• _Passage_

In fielding the Cray-2, Kramer helped finalize several pieces of software that would eventually become staples in HPC centers around the world, from UNICOS to NQS. Eventually he moved from system engineering to development and then leadership as Ames continued to field supercomputers from Cray (the site actually tried to install an ETA-10, but ended up refusing to accept the system because it never worked). They also started experimenting with MPPs, including TMC and Intel systems, and an early IBM SP. He remembers that one of the big debates they had during his time running the high speed processing group was whether or not to allow interactive editing on the Cray. His position — in favor of interactive editing — eventually won the day, but not for the reasons you’d expect. “We argued that it made more sense in terms of the demand on system resources for users to be able to make small edits to files directly on the Crays, instead of incurring all the overhead of transferring the complete file off and then back on to the system for a small change.”

• _Given data_
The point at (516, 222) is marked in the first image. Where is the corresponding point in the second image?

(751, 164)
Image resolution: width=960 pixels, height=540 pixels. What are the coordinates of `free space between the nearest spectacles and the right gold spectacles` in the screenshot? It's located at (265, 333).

• _Your task_
In the passage about Kramer's work at Ames, why did the site refuse to accept the ETA-10? You won't need the lines for this.

• _Exercise response_
The system never worked.